Accessibility links

Southern Sudan Government Urges Restraint in Response to Bashir Arrest Warrant

The government of Southern Sudan is reacting to the ICC arrest warrant for the Sudanese president. Ezekiel Lol Gatkuoth, head of mission to the United States for the Southern Sudan government and member of the SPLM Party leadership, says, "We have actually been calling for the National Congress Party to cooperate with ICC. And of course, as it is issued now, we have told them they need to receive this with restraint and calm and not to spread violence because it will have a lot of implications on our country. We are actually asking the National Congress Party and the Sudanese to deal with this legally."

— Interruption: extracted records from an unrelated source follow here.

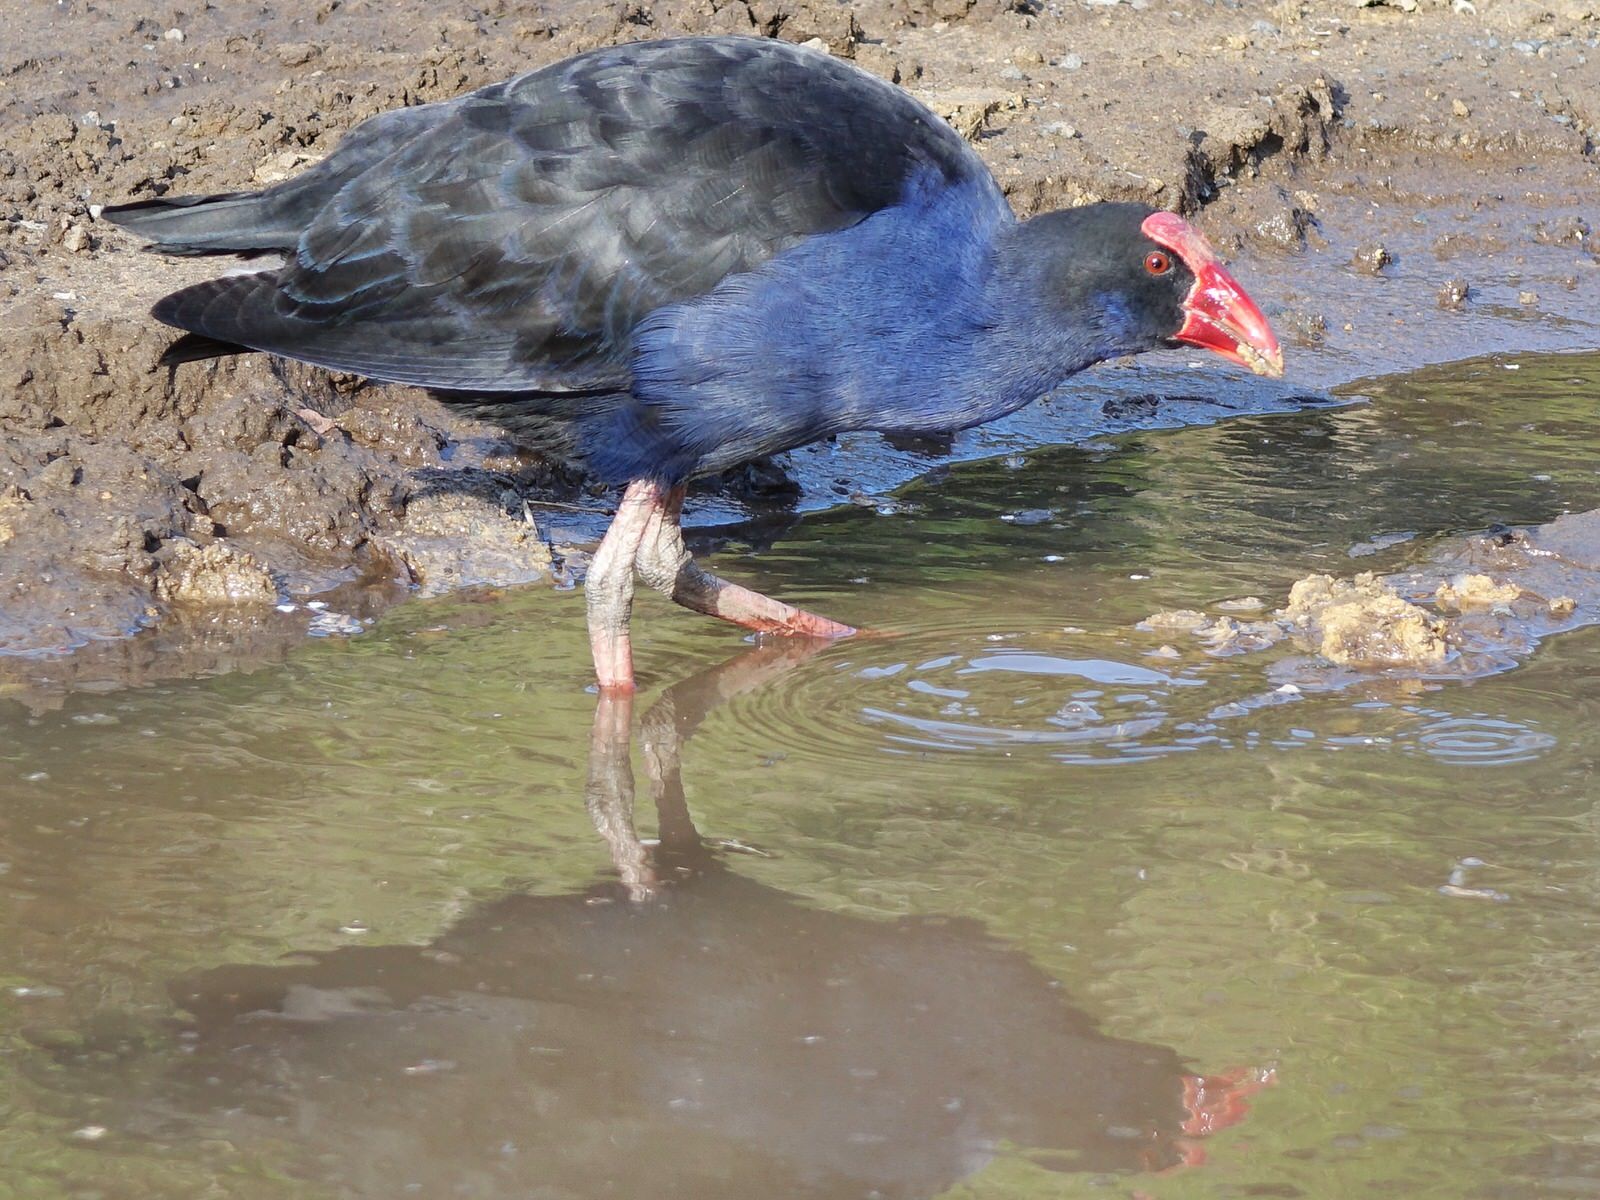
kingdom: Animalia
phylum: Chordata
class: Aves
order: Gruiformes
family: Rallidae
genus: Porphyrio
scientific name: Porphyrio melanotus
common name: Australasian swamphen
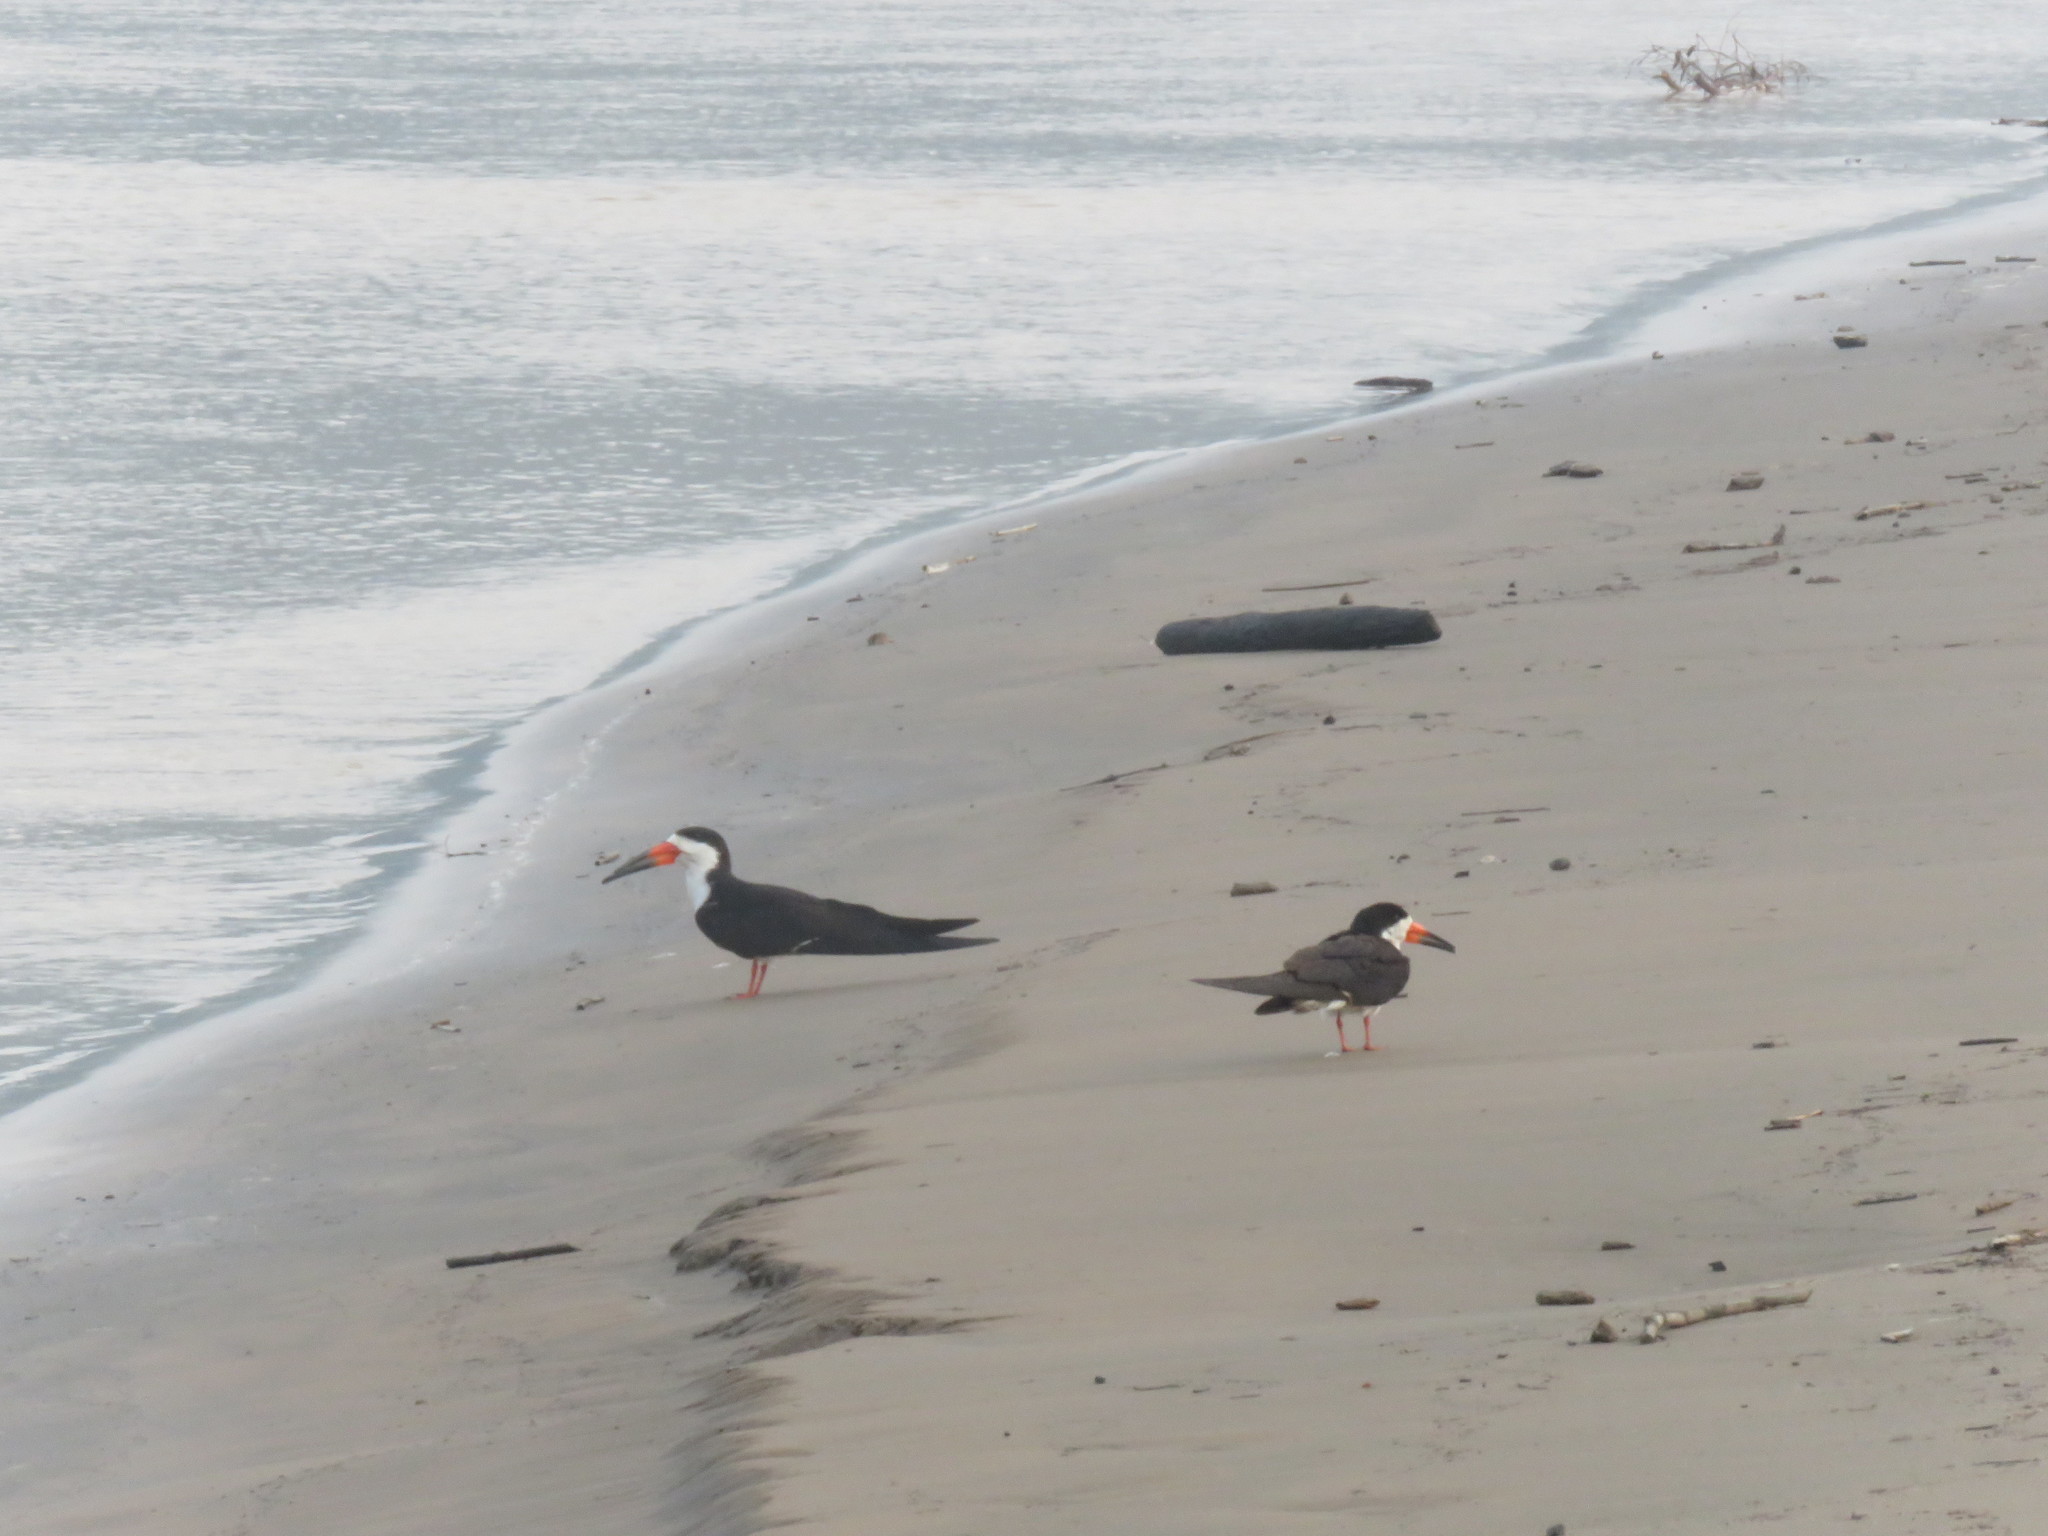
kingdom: Animalia
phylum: Chordata
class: Aves
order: Charadriiformes
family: Laridae
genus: Rynchops
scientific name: Rynchops niger
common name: Black skimmer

Asked if dealing with it legally means President Bashir resigning, Gatkuoth says, "That is actually going to be up to the National Congress Party, how they're going to deal with this. But it is actually a legal matter. It is not actually a political issue…. And they need to cooperate with the ICC in whatever way they can do this."

Some fear the arrest warrant will threaten the Comprehensive Peace Agreement (CPA). However, he says, "I don't think so because there is no correlation between the ICC and the CPA. The ICC issued (the warrant) because of the atrocities committed in Darfur…. But of course we are worried because if there is any instability in the whole country, it means also everything will be affected, not only the CPA, but the whole region as a whole will be affected."

Gatkuoth says the SPLM is ready to assist in whatever way possible. "His Excellency, President Salva Kiir…is willing to help…in his capacity as vice-president of the Republic of Sudan."

Other reaction to the ICC arrest warrant came from a joint news conference hosted by the ENOUGH Project. John Norris, executive director of the group, says, "I think this is a very good day for international justice. I think it's a very good day for improved prospects for peace in Sudan."

He responds to those who suggest the warrant will mean an increase in violence. "I think that simply isn't borne out by the international experience to date," he says. And while it's unclear how President Bashir would be brought before the court, a trial, he says, is possible. "There's no obvious vehicle to deliver Bashir to the court immediately, but as we have seen with Charles Taylor…as we have seen with the more than 50 people who were convicted by the tribunal for the former Yugoslavia, justice does find a way."

ENOUGH co-founder John Prendergast says, "From interviewing countless numbers of displaced and war-affected Darfurians they don't see a tension between justice and peace. They feel it would be impossible to have peace without justice. These refugees and displaced people that have been…the visible impact of the crimes against humanity that have unfolded in Darfur put the problems I think in the clearest of terms…. How can you have peace when the president of Sudan has tried to exterminate us?"

Prendergast says the warrant will cause China and the Arab world to reevaluate their relationship with Sudan. China has major oil interests in Sudan.

Also commenting on the ICC action is David Crane, former chief prosecution for the UN-backed Special Court for Sierra Leone, who describes the warrant as "facing down the beast of impunity." Crane signed the indictment against former Liberian leader Charles Taylor, who's currently on trial for war crimes and crimes against humanity in connection with the Sierra Leone civil war. Crane adds, "This indictment…will bring peace. I think that the president of Sudan's political support will begin to soften and dry up as people pull away because no one wants to be seen or deal with an indicted war criminal."

Crane says although Mr. Bashir was not charged with genocide, the full story of Darfur will be told. "I don't think it's a moment to be disheartened by the fact that the charge of genocide was not returned. This issue being: has the gravamen [seriousness] of the offenses against the people of Darfur still been framed in the indictment? And the answer is it has. Be mindful of semantic issues related to what we call what has been going on. There's still some debate as to whether it was or was not genocide. But at the end of the day, the end result is we have a prosecution for the horror story that was Darfur."

Crane adds, "The world will know what the president of Sudan has done as well as his cohorts."